A guard informed him he was going to get a visit from the embassy, but two uniformed men wearing berets and the owl insignia of Detachment 88, the law enforcement version of Indonesian Special Forces, had come into his cell. The men put shackles on his wrists and ankles as politely as one can shackle a person, and led him without a word of explanation to a garage, where he was stuffed into the back of an armored tanklike police vehicle called a Barracuda.

One of the most insidious things about being a prisoner was never knowing where you were going, what was coming next, what was about to happen. Sometimes this was by design, to keep the prisoner from making escape plans; sometimes it was meant to weaken the mind and induce cooperation. More often than not, though, it was simply because the guards felt a prisoner wasn’t worth the time it took to explain things.

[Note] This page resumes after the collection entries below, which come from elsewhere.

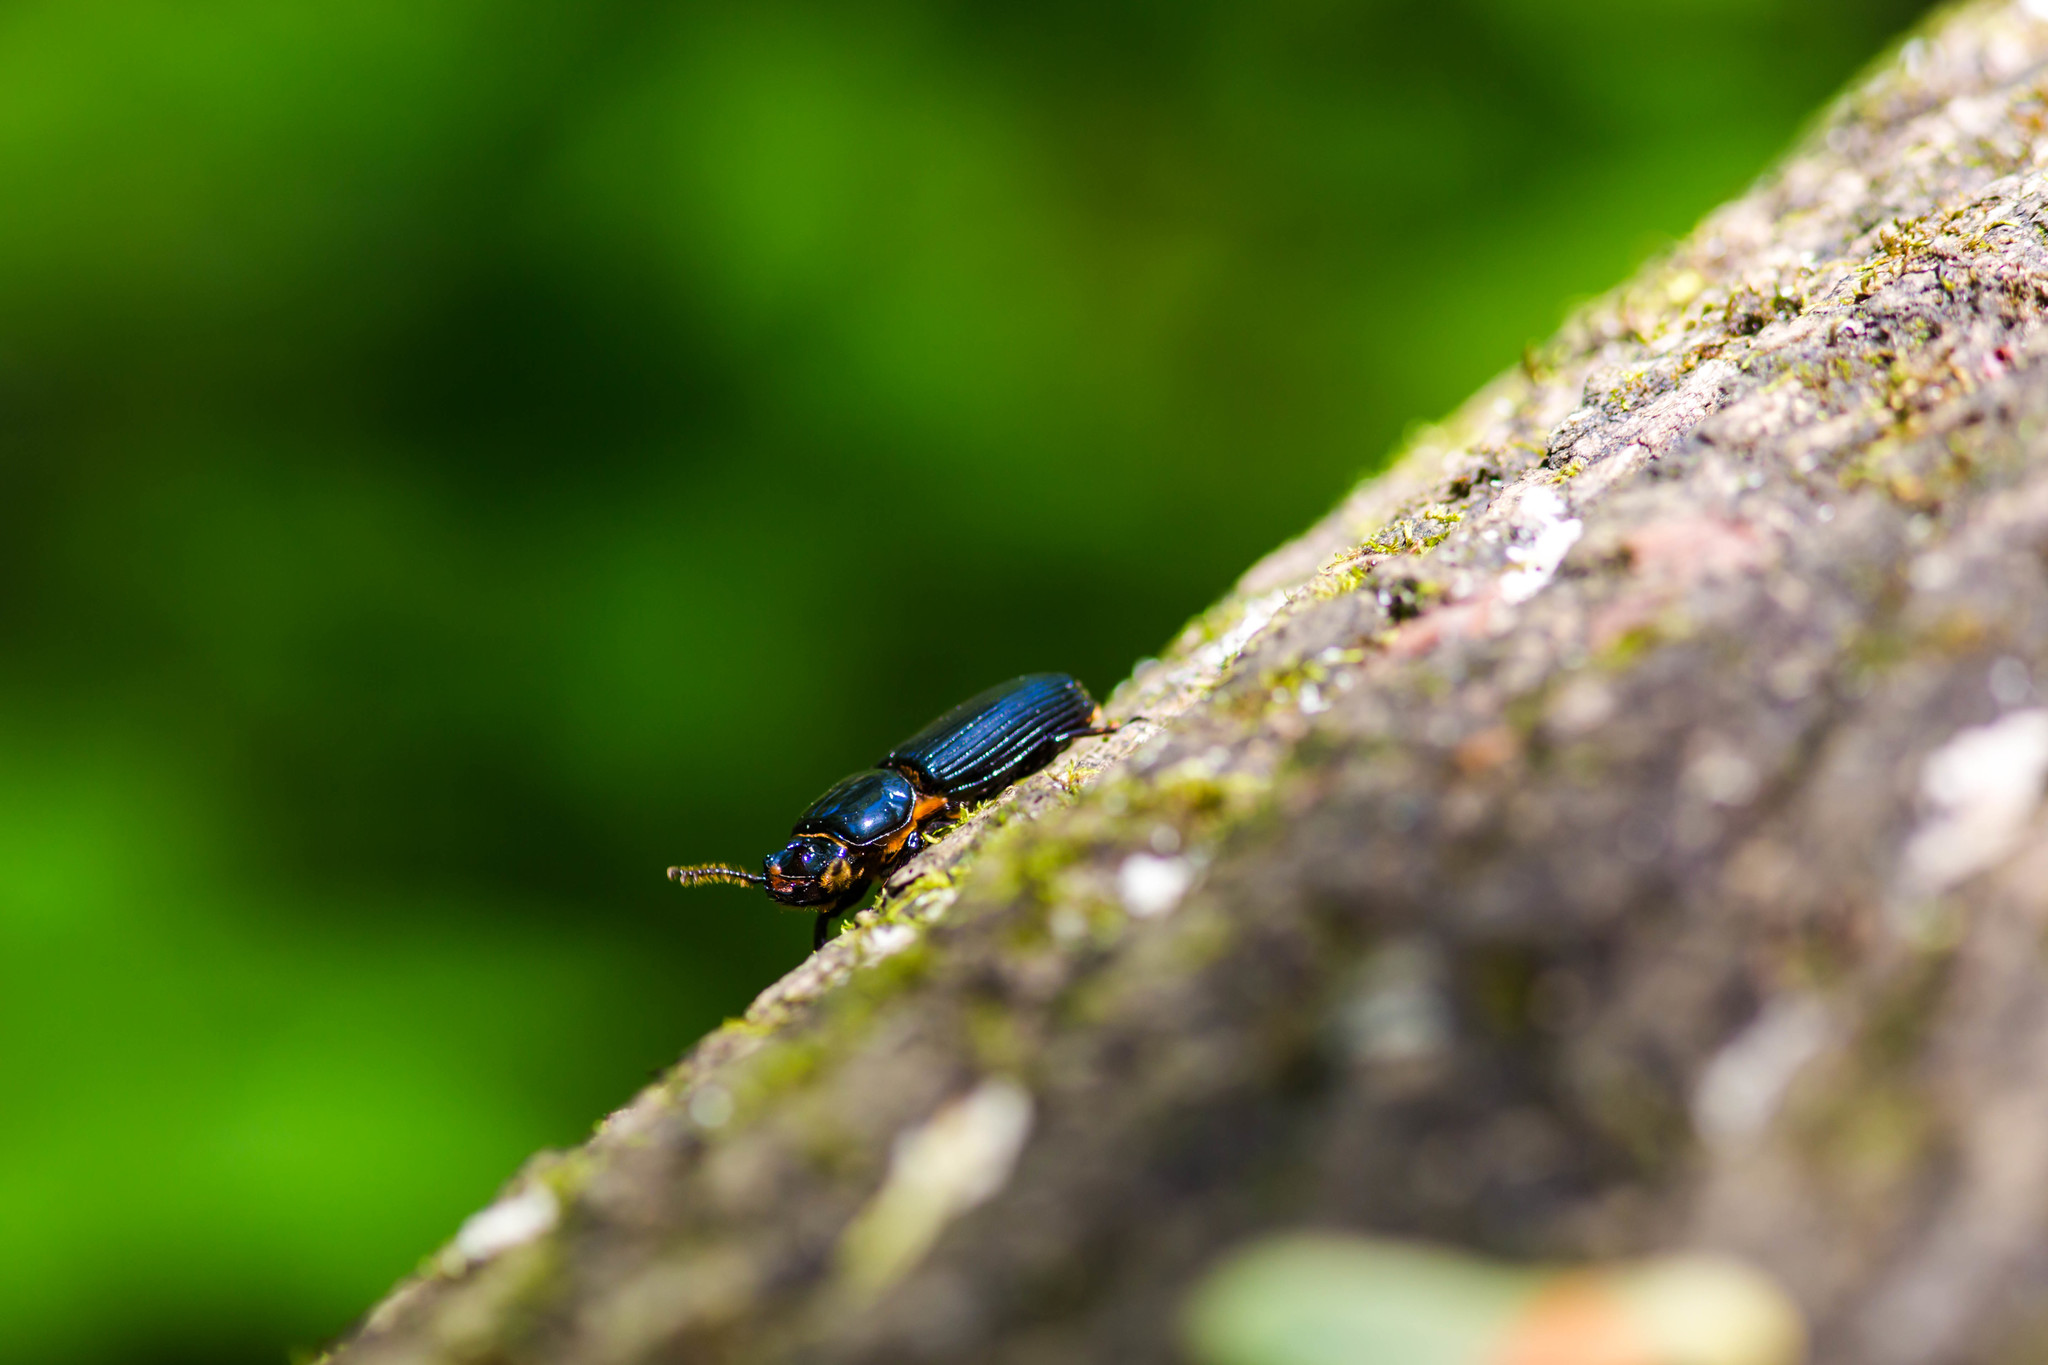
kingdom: Animalia
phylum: Arthropoda
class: Insecta
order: Coleoptera
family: Passalidae
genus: Odontotaenius
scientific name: Odontotaenius disjunctus
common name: Patent leather beetle
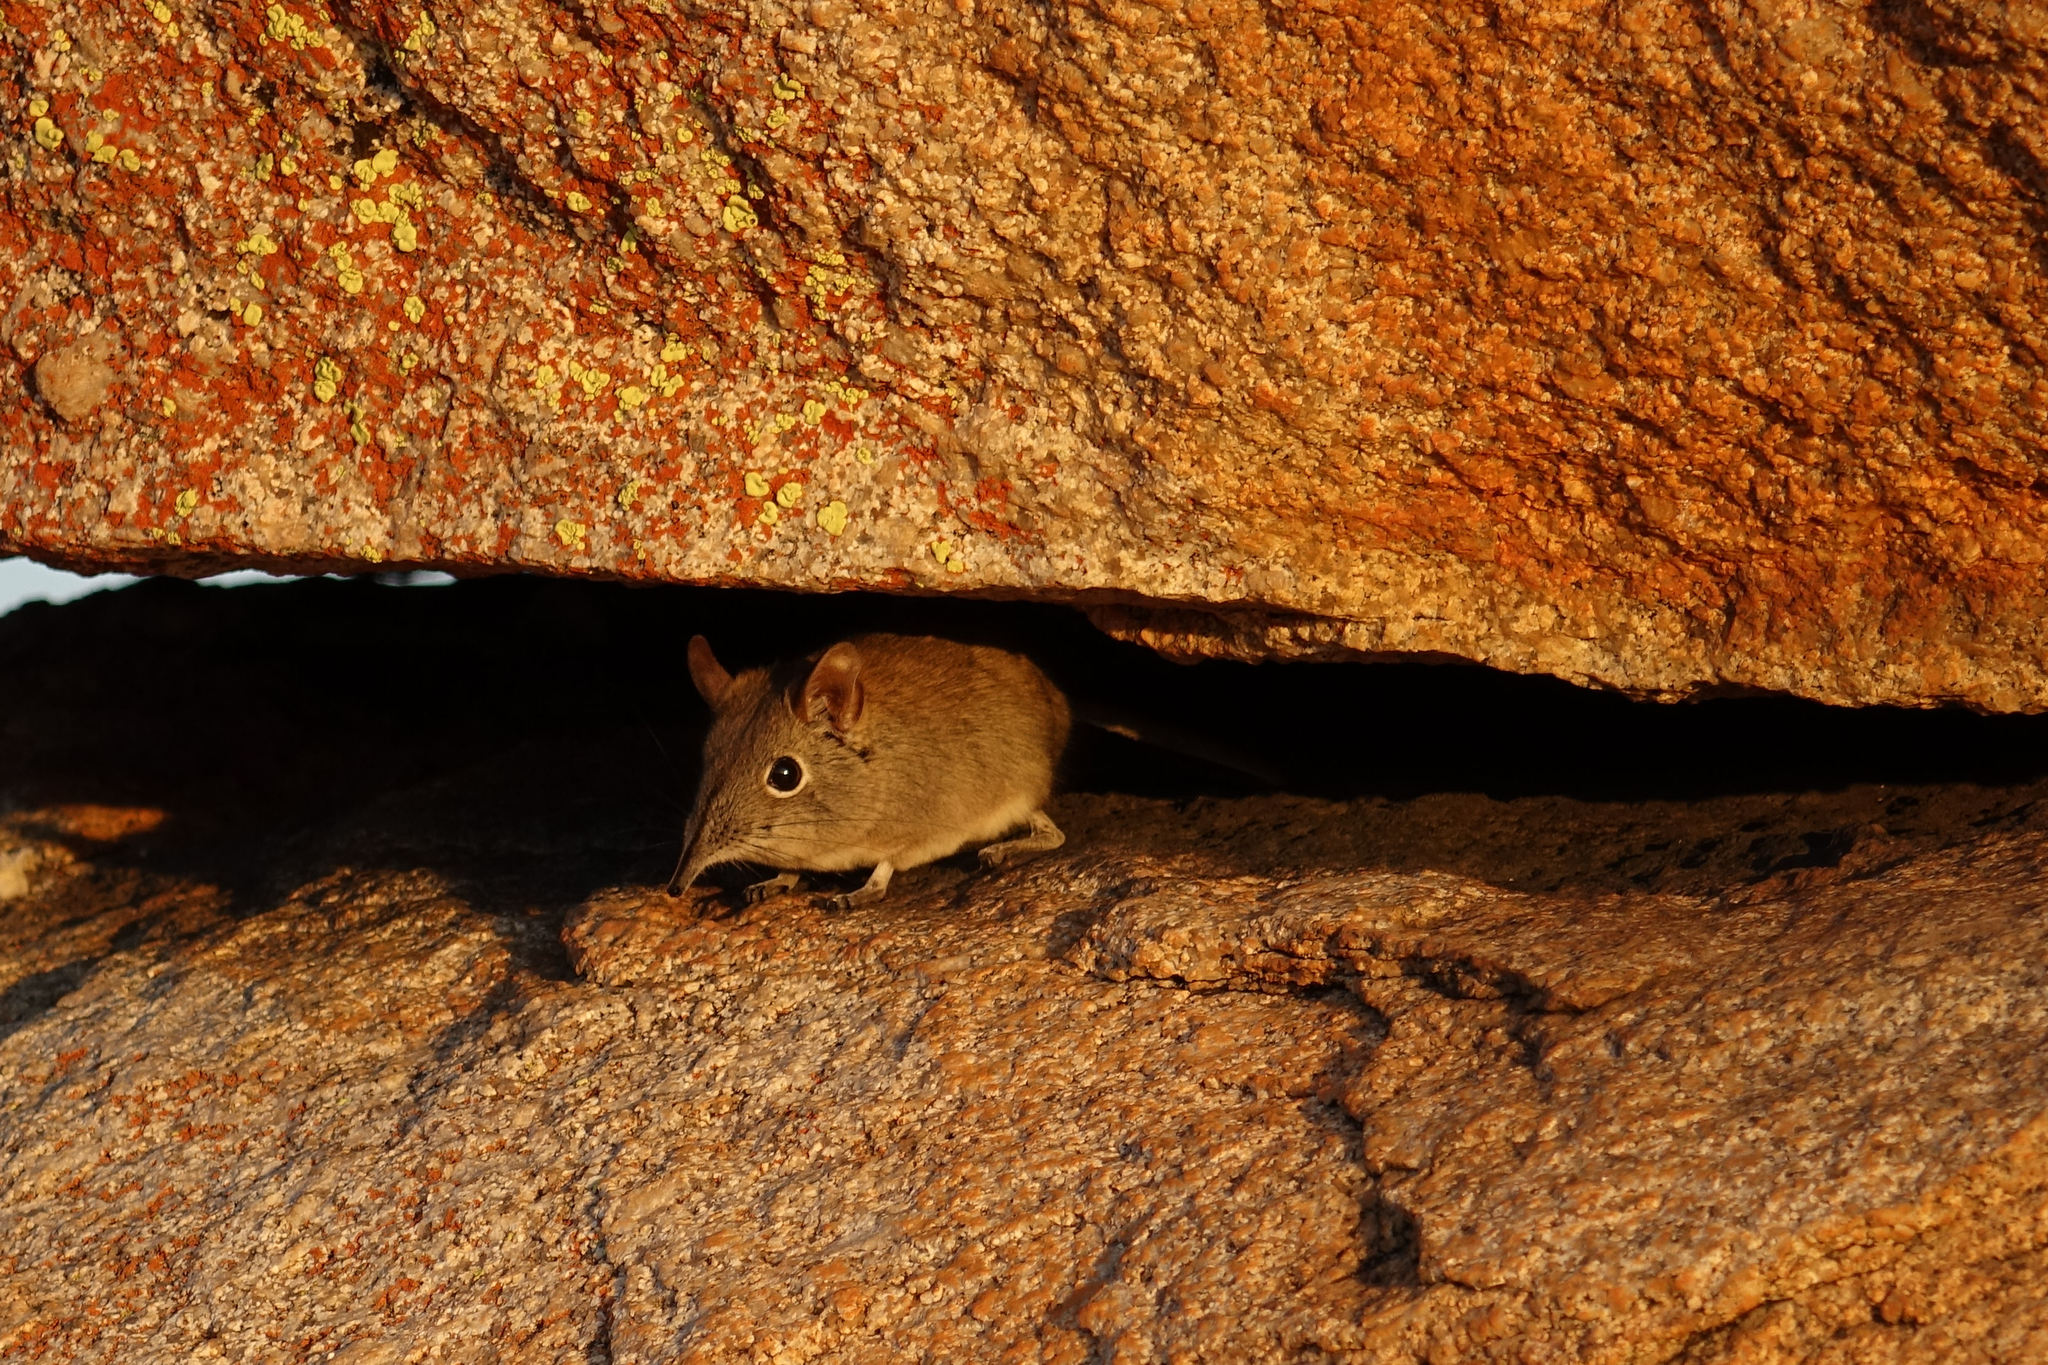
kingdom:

The inside of the Barracuda had been like his first cell — hot, cloyingly humid, and dark. He could see one of the guards’ watch and noted they were on the road for just under two hours, traffic presumably clearing out of the way for the menacing armored vehicle and accompanying motorcade.

It was not until Father West was ushered out of the Barracuda and seated in a wobbly plastic chair on a small ferry that he realized where they were going.

Nusa Kambangan. Execution Island.

He’d always believed that God had a sense of humor. He had plenty of sins in his past life that should have landed him in a place like this, enough, at least, that he could never honestly say he was anything close to innocent. And yet he’d remained free and happy until he tried to do something good with his life. It was such a great cosmic joke.

As far as he knew, there had been no trial. Even in Indonesia, where the law sometimes bent to the will of the angry masses, death warrants didn’t happen quickly. Still, his was an unusual case. From his experience, sentencing, if not justice, was carried out most quickly to those who were wrongly arrested. It was embarrassing for the regime to keep such people around for very long.

Father West closed his eyes and breathed in the hot and fishy air as the ferry putted across the narrow estuary toward Execution Island. He couldn’t help but wonder if the greasy chicken thigh might have been his last meal.

48

The Hawker screamed past less than a hundred feet off the left wing, thirty-eight minutes after the Piper Cheyenne departed Manado. The stubby jet’s lights cut a trail in the darkness over the ocean. Chavez crouched between the pilots at the rear of the cockpit. Adara knelt on the aft-facing seat on the right side of the airplane, bracing herself on the backrest behind the copilot. She was just far enough from Chavez to split the pilots’ attention, helping to keep them in line, with the added stress of having the Hawker find and intercept them. It was imperative that they remain more afraid of Chavez and Adara than they were of Habib and the other men on the Hawker.

A scant half-mile ahead, the blinking lights of the Hawker cut directly in front of the Cheyenne’s flight path, then broke right, making a tight circle to come straight at them, this time on the left side of the airplane.

“That son of a bitch is trying to fly a business jet like a fighter,” Adara said.

Chavez felt the Hawker roar by, this time off the left wing.

“And doing a good job of it, too,” he muttered to himself.

The aircraft had a closing speed of roughly eight hundred miles per hour. The wake turbulence of the passing Hawker threw the Cheyenne around like a rag doll.